(Tasks for this exercise):
- A) Answer these questions using the text on vector indexes for image search:
(i) What does Recall@k measure?
(ii) What does PQ stand for?
(iii) Which latency figures does the text say to watch, rather than only the average?
- B) Output the lines of the records word for word, starting at the beginning of the records and ending with the line that contains "Kattrin Richter Grafikdesign |", both included. Leave out the pictures.

(Text block):

──────────

Topic Not Found

Why this matters

Computer Vision Engineers rely on vector indexes to search, compare, and organize image embeddings at scale. Typical tasks:

Image similarity search: find visually similar products, scenes, or faces from millions of images.
Duplicate/near-duplicate detection to clean datasets and catalogs.
Content moderation: fast lookups against known risky content embeddings.
Recommendation: retrieve visually similar items to power related products.

Choosing the right index can cut latency from seconds to milliseconds and reduce memory costs, while maintaining recall and quality.

Concept explained simply

An embedding turns an image into a vector (a list of numbers). A vector index is a data structure that makes finding the nearest vectors fast. Different index types trade memory, speed, and accuracy.

Key terms

Distance metric: how we measure similarity (e.g., cosine, L2, inner product).
Recall@k: fraction of true nearest neighbors found among top-k results.
Latency: time to answer a query (watch P95/P99, not just average).
ANN: Approximate Nearest Neighbor search. Faster than brute-force, may miss some neighbors.
Filtering: restricting search by metadata (e.g., category=“shoes”).

Mental model

Imagine a huge library of image descriptors. A flat scan reads every card to find the closest ones: accurate but slow. An inverted file (IVF) first jumps to a shelf (coarse cluster) where good matches likely live, then looks only there. HNSW builds a multi-level map to hop quickly toward close neighbors. PQ (Product Quantization) makes each card smaller by compressing it, speeding memory-bound searches at the cost of some precision.

──────────

[Saved entries]
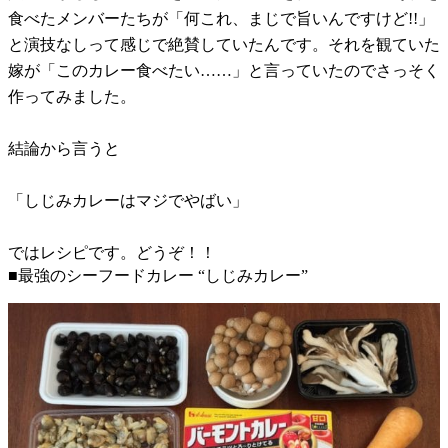
食べたメンバーたちが「何これ、まじで旨いんですけど!!」
と演技なしって感じで絶賛していたんです。それを観ていた
嫁が「このカレー食べたい……」と言っていたのでさっそく
作ってみました。
結論から言うと
「しじみカレーはマジでやばい」
ではレシピです。どうぞ！！
■最強のシーフードカレー “しじみカレー”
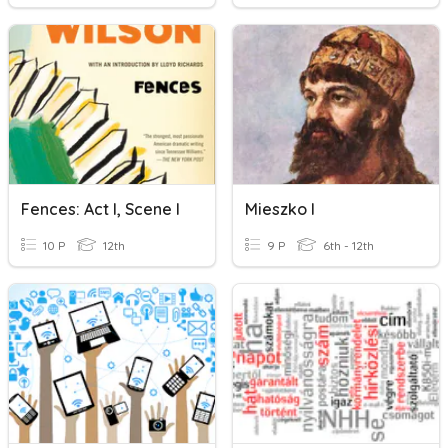
Fences: Act I, Scene I
Mieszko I
10 P
12th
9 P
6th - 12th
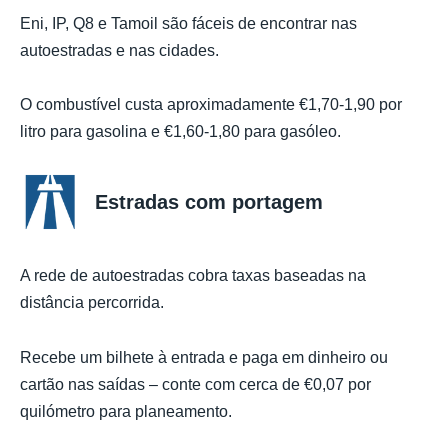
Eni, IP, Q8 e Tamoil são fáceis de encontrar nas
autoestradas e nas cidades.
O combustível custa aproximadamente €1,70-1,90 por
litro para gasolina e €1,60-1,80 para gasóleo.
Estradas com portagem
A rede de autoestradas cobra taxas baseadas na
distância percorrida.
Recebe um bilhete à entrada e paga em dinheiro ou
cartão nas saídas – conte com cerca de €0,07 por
quilómetro para planeamento.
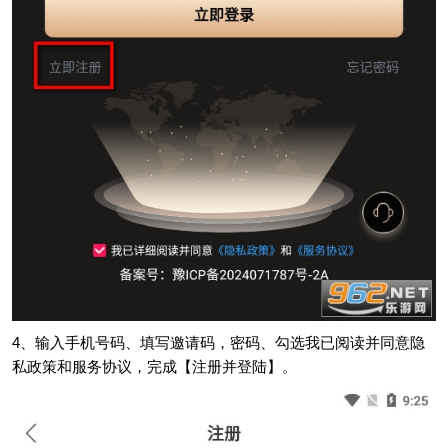
4、输入手机号码、填写邀请码，密码、勾选我已阅读并同意隐
私政策和服务协议，完成【注册并登陆】。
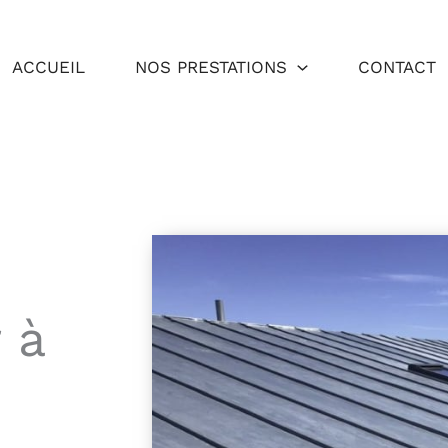
ACCUEIL
NOS PRESTATIONS
CONTACT
 à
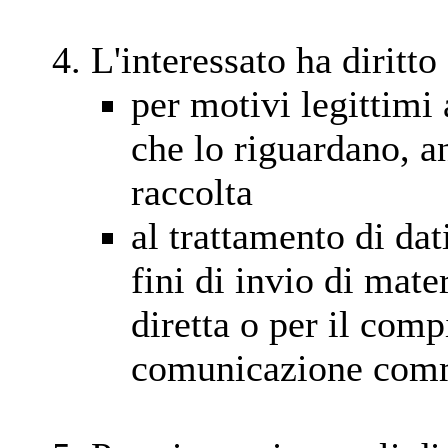
L'interessato ha diritto 
per motivi legittimi 
che lo riguardano, a
raccolta
al trattamento di dat
fini di invio di mate
diretta o per il com
comunicazione com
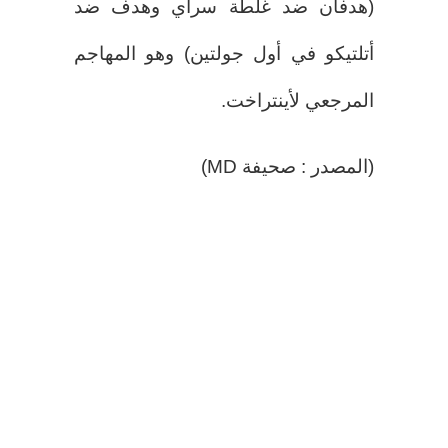
(هدفان ضد غلطة سراي وهدف ضد
أتلتيكو في أول جولتين) وهو المهاجم
المرجعي لأينتراخت.
(المصدر : صحيفة MD)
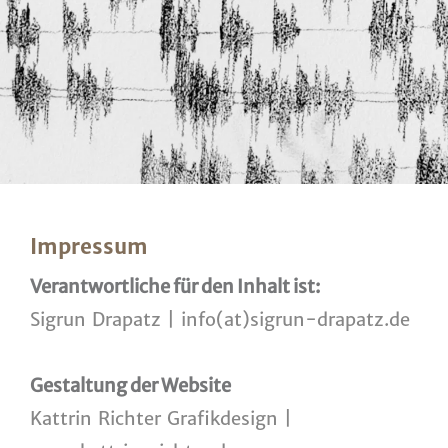
Impressum
Verantwortliche für den Inhalt ist:
Sigrun Drapatz | info(at)sigrun-drapatz.de
Gestaltung der Website
Kattrin Richter Grafikdesign |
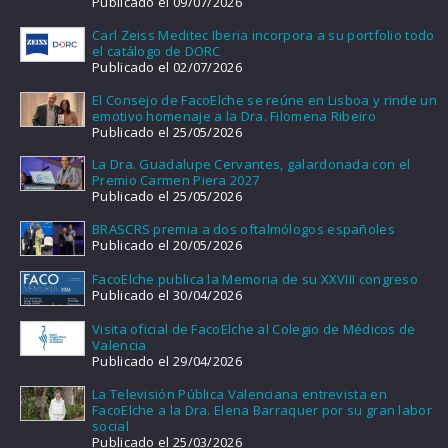
Publicado el 09/07/2026
Carl Zeiss Meditec Iberia incorpora a su portfolio todo
el catálogo de DORC
Publicado el 02/07/2026
El Consejo de FacoElche se reúne en Lisboa y rinde un
emotivo homenaje a la Dra. Filomena Ribeiro
Publicado el 25/05/2026
La Dra. Guadalupe Cervantes, galardonada con el
Premio Carmen Piera 2027
Publicado el 25/05/2026
BRASCRS premia a dos oftalmólogos españoles
Publicado el 20/05/2026
FacoElche publica la Memoria de su XXVIII congreso
Publicado el 30/04/2026
Visita oficial de FacoElche al Colegio de Médicos de
Valencia
Publicado el 29/04/2026
La Televisión Pública Valenciana entrevista en
FacoElche a la Dra. Elena Barraquer por su gran labor
social
Publicado el 25/03/2026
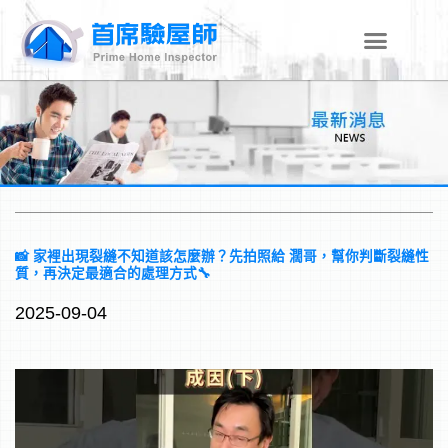
跳
至
主
要
內
容
📸 家裡出現裂縫不知道該怎麼辦？先拍照給 濶哥，幫你判斷裂縫性
質，再決定最適合的處理方式🔧
2025-09-04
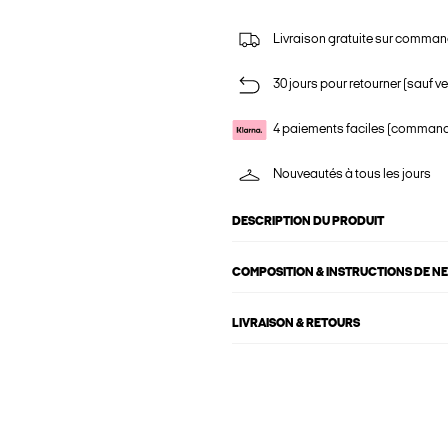
Livraison gratuite sur comman
30 jours pour retourner (sauf ve
4 paiements faciles (commande
Nouveautés à tous les jours
DESCRIPTION DU PRODUIT
COMPOSITION & INSTRUCTIONS DE N
LIVRAISON & RETOURS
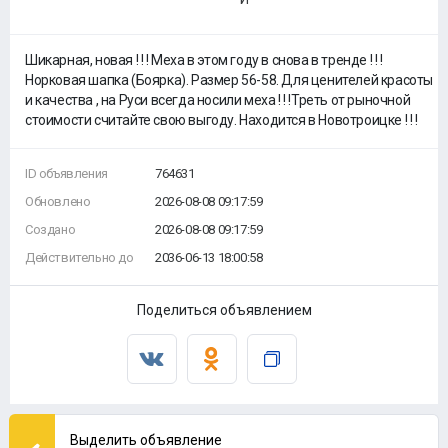
Шикарная, новая ! ! ! Меха в этом году в снова в тренде ! ! !
Норковая шапка (Боярка). Размер 56-58. Для ценителей красоты
и качества , на Руси всегда носили меха ! ! !Треть от рыночной
стоимости считайте свою выгоду. Находится в Новотроицке ! ! !
ID объявления
764631
Обновлено
2026-08-08 09:17:59
Создано
2026-08-08 09:17:59
Действительно до
2036-06-13 18:00:58
Поделиться объявлением
Выделить объявление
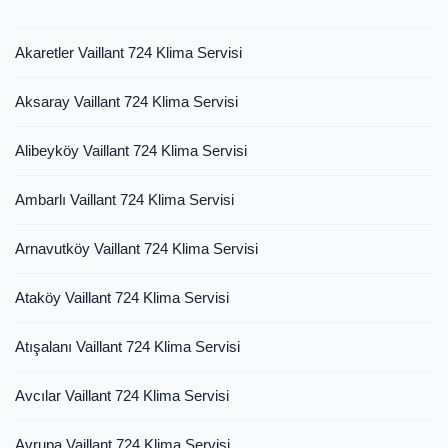
Akaretler Vaillant 724 Klima Servisi
Aksaray Vaillant 724 Klima Servisi
Alibeyköy Vaillant 724 Klima Servisi
Ambarlı Vaillant 724 Klima Servisi
Arnavutköy Vaillant 724 Klima Servisi
Ataköy Vaillant 724 Klima Servisi
Atışalanı Vaillant 724 Klima Servisi
Avcılar Vaillant 724 Klima Servisi
Avrupa Vaillant 724 Klima Servisi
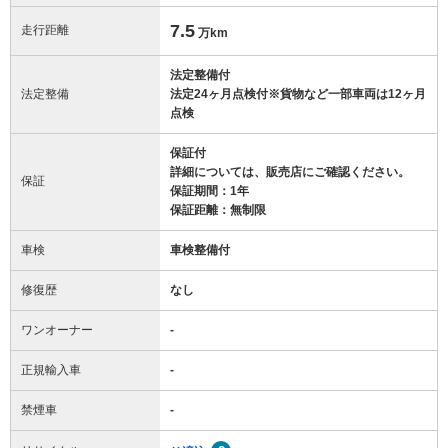
7.5
走行距離
万km
法定整備付
法定整備
法定24ヶ月点検付※貨物など一部車両は12ヶ月
点検
保証付
詳細については、販売店にご確認ください。
保証
保証期間：1年
保証距離：無制限
車検
車検整備付
修復歴
なし
ワンオーナー
-
正規輸入車
-
禁煙車
-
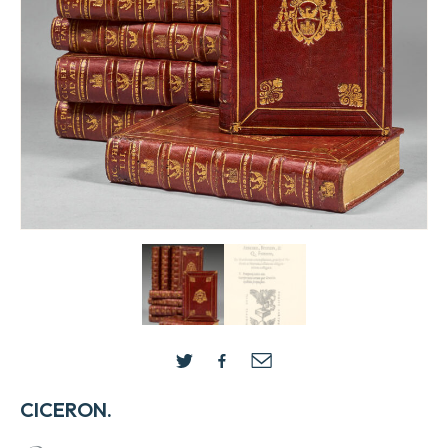
CICERON.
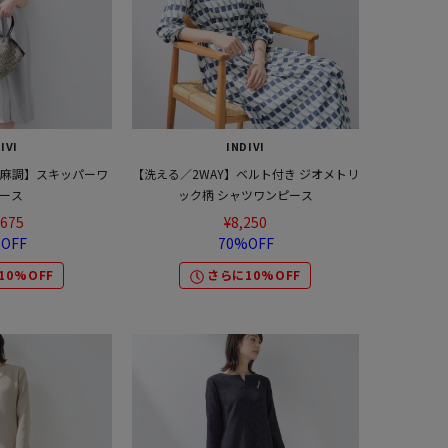
IVI
INDIVI
／麻調】スキッパーワ
【洗える／2WAY】ベルト付き ジオメトリ
ース
ック柄 シャツワンピース
,675
¥8,250
OFF
70%OFF
10%OFF
さらに10%OFF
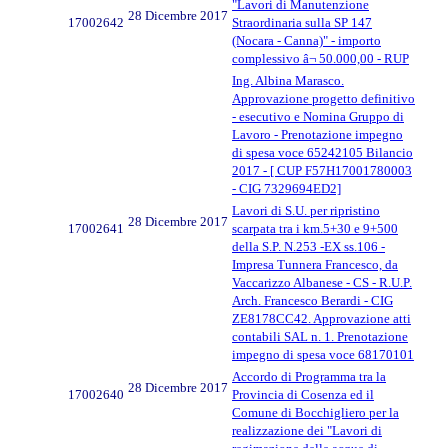
"Lavori di Manutenzione
28 Dicembre 2017
17002642
Straordinaria sulla SP 147
(Nocara - Canna)" - importo
complessivo â¬ 50.000,00 - RUP
Ing. Albina Marasco.
Approvazione progetto definitivo
- esecutivo e Nomina Gruppo di
Lavoro - Prenotazione impegno
di spesa voce 65242105 Bilancio
2017 - [ CUP F57H17001780003
- CIG 7329694ED2]
Lavori di S.U. per ripristino
28 Dicembre 2017
17002641
scarpata tra i km.5+30 e 9+500
della S.P. N.253 -EX ss.106 -
Impresa Tunnera Francesco, da
Vaccarizzo Albanese - CS - R.U.P.
Arch. Francesco Berardi - CIG
ZE8178CC42. Approvazione atti
contabili SAL n. 1. Prenotazione
impegno di spesa voce 68170101
Accordo di Programma tra la
28 Dicembre 2017
17002640
Provincia di Cosenza ed il
Comune di Bocchigliero per la
realizzazione dei "Lavori di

──────────

(Answers to the problems):
- A)
(i) The fraction of true nearest neighbors found among the top-k results.
(ii) Product Quantization.
(iii) P95/P99.

- B)
食べたメンバーたちが「何これ、まじで旨いんですけど!!」
と演技なしって感じで絶賛していたんです。それを観ていた
嫁が「このカレー食べたい……」と言っていたのでさっそく
作ってみました。
結論から言うと
「しじみカレーはマジでやばい」
ではレシピです。どうぞ！！
■最強のシーフードカレー “しじみカレー”
Fences: Act I, Scene I
Mieszko I
10 P
12th
9 P
6th - 12th
Eni, IP, Q8 e Tamoil são fáceis de encontrar nas
autoestradas e nas cidades.
O combustível custa aproximadamente €1,70-1,90 por
litro para gasolina e €1,60-1,80 para gasóleo.
Estradas com portagem
A rede de autoestradas cobra taxas baseadas na
distância percorrida.
Recebe um bilhete à entrada e paga em dinheiro ou
cartão nas saídas – conte com cerca de €0,07 por
quilómetro para planeamento.
4、输入手机号码、填写邀请码，密码、勾选我已阅读并同意隐
私政策和服务协议，完成【注册并登陆】。
ACCUEIL
NOS PRESTATIONS
CONTACT
 à
L'interessato ha diritto 
per motivi legittimi 
che lo riguardano, a
raccolta
al trattamento di dat
fini di invio di mate
diretta o per il com
comunicazione com
(هدفان ضد غلطة سراي وهدف ضد
أتلتيكو في أول جولتين) وهو المهاجم
المرجعي لأينتراخت.
(المصدر : صحيفة MD)
Impressum
Verantwortliche für den Inhalt ist:
Sigrun Drapatz | info(at)sigrun-drapatz.de
Gestaltung der Website
Kattrin Richter Grafikdesign |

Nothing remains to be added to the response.